Reproduce the lines from the one containing "Follow each photo" to the one containing "dist [0.000147, 0.000067]", both included, substituting "terms" for "coefficients" and leaving all else unchanged.
Data extracts section start
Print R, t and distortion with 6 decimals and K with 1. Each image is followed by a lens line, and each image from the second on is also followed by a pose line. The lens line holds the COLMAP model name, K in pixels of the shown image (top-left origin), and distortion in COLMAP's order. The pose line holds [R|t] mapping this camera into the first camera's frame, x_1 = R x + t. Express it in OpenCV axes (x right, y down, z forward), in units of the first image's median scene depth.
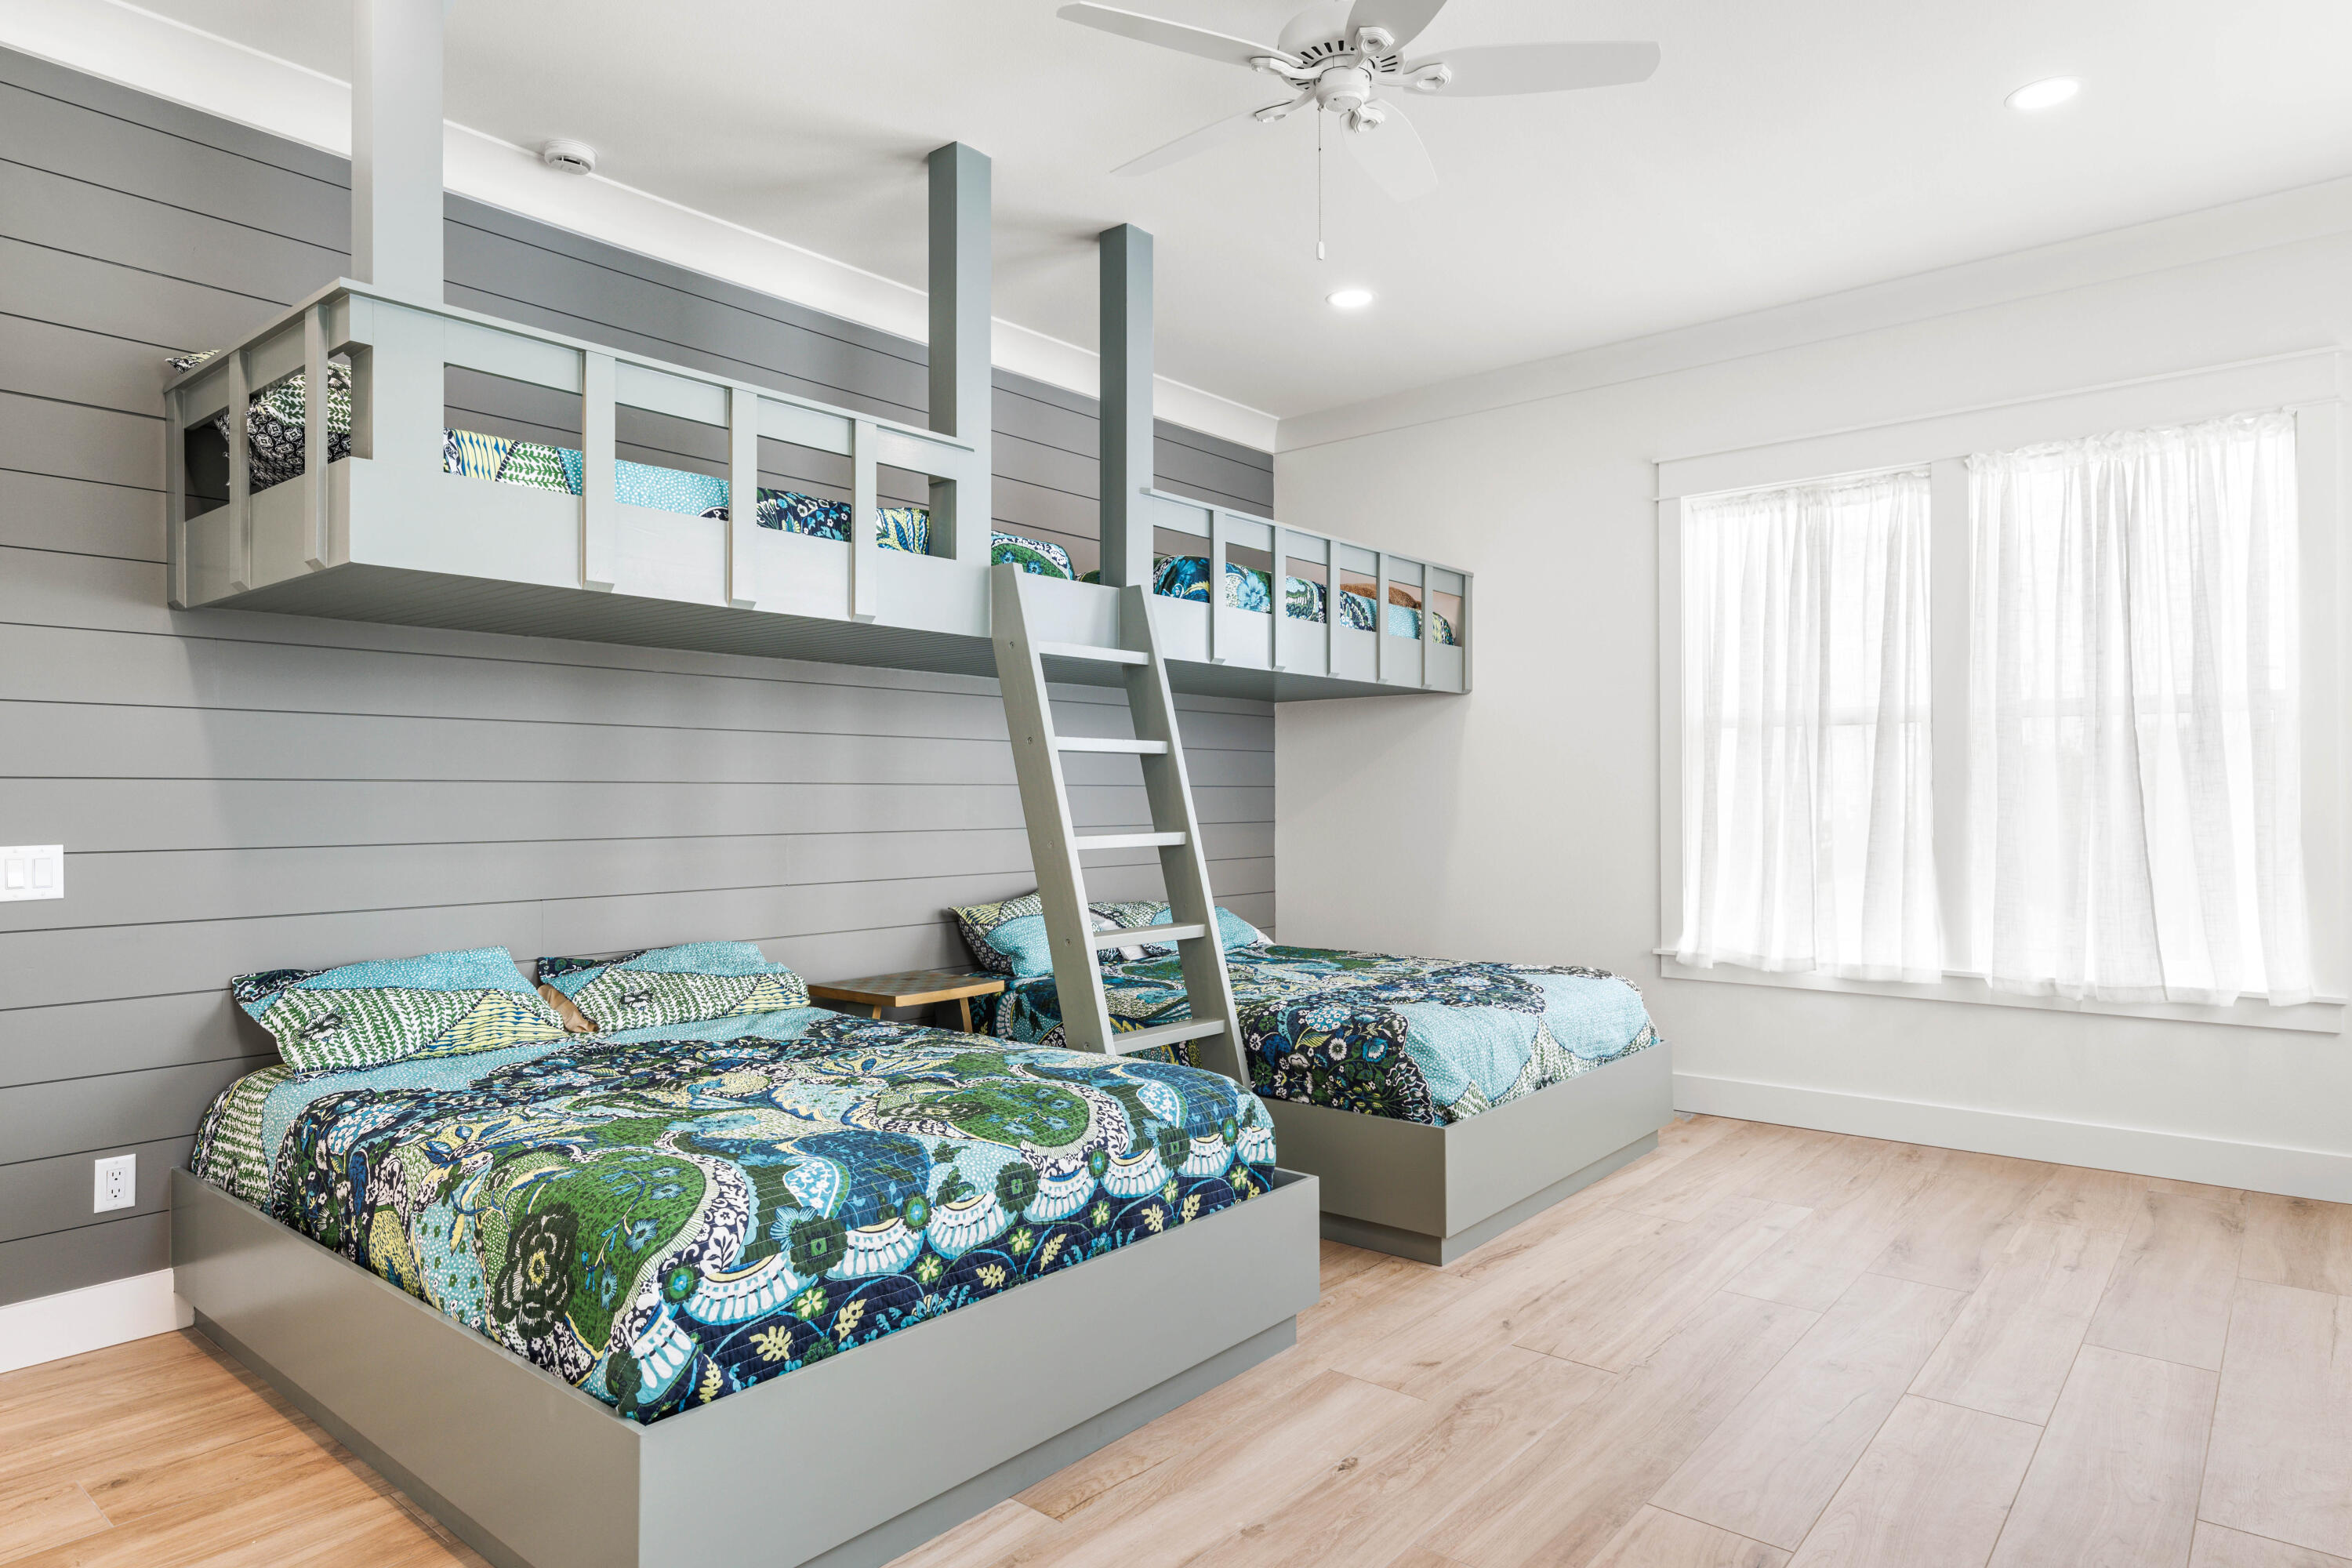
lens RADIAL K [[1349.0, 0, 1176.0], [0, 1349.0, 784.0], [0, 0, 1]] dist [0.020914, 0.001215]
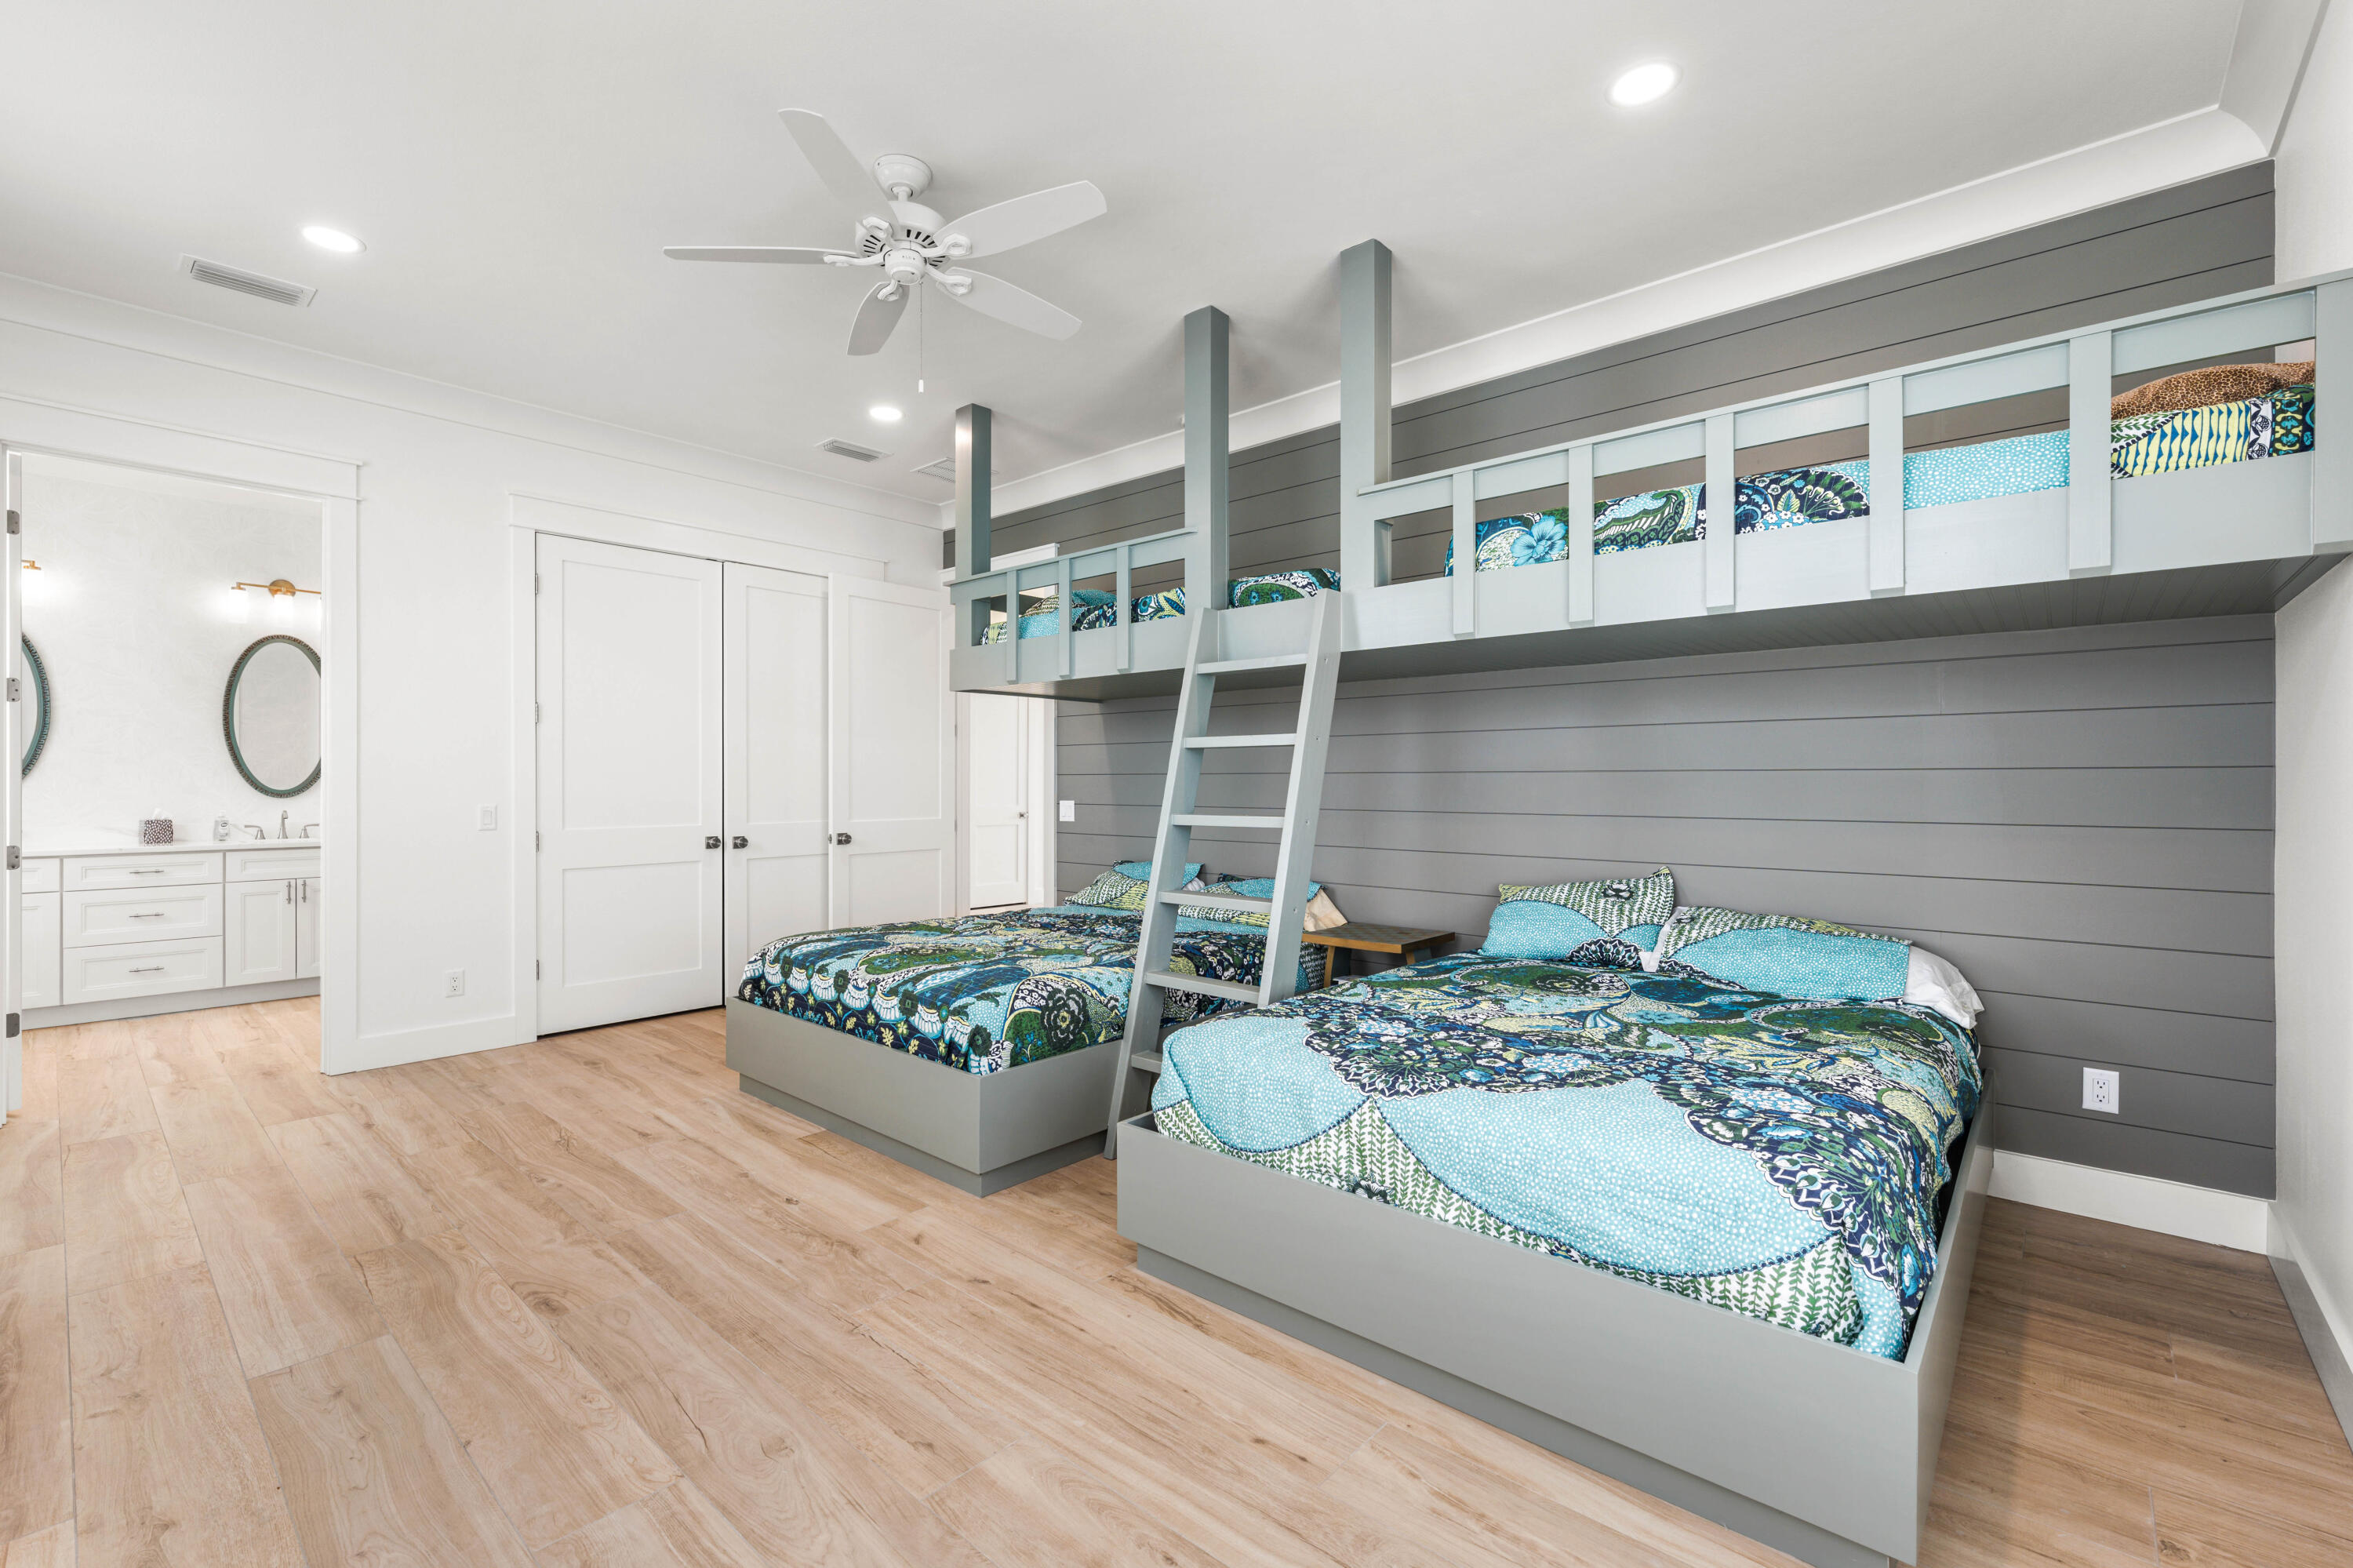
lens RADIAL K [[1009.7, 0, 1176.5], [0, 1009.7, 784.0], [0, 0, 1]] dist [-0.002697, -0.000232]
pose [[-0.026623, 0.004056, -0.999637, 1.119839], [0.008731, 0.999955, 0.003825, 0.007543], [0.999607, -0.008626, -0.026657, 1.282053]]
Data extracts section end
Data extracts section start
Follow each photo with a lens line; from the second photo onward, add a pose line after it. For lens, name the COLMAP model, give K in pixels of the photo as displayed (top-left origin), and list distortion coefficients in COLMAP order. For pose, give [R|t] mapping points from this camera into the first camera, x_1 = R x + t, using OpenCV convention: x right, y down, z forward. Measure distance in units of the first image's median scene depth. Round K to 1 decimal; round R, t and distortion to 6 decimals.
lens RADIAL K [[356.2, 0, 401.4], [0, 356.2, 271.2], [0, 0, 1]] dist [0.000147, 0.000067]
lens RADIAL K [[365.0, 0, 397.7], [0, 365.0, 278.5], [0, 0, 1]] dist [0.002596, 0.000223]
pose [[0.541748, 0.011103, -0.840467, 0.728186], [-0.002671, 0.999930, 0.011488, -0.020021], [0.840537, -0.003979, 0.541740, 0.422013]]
Data extracts section end
=== Exercise solution ===
Follow each photo with a lens line; from the second photo onward, add a pose line after it. For lens, name the COLMAP model, give K in pixels of the photo as displayed (top-left origin), and list distortion terms in COLMAP order. For pose, give [R|t] mapping points from this camera into the first camera, x_1 = R x + t, using OpenCV convention: x right, y down, z forward. Measure distance in units of the first image's median scene depth. Round K to 1 decimal; round R, t and distortion to 6 decimals.
lens RADIAL K [[356.2, 0, 401.4], [0, 356.2, 271.2], [0, 0, 1]] dist [0.000147, 0.000067]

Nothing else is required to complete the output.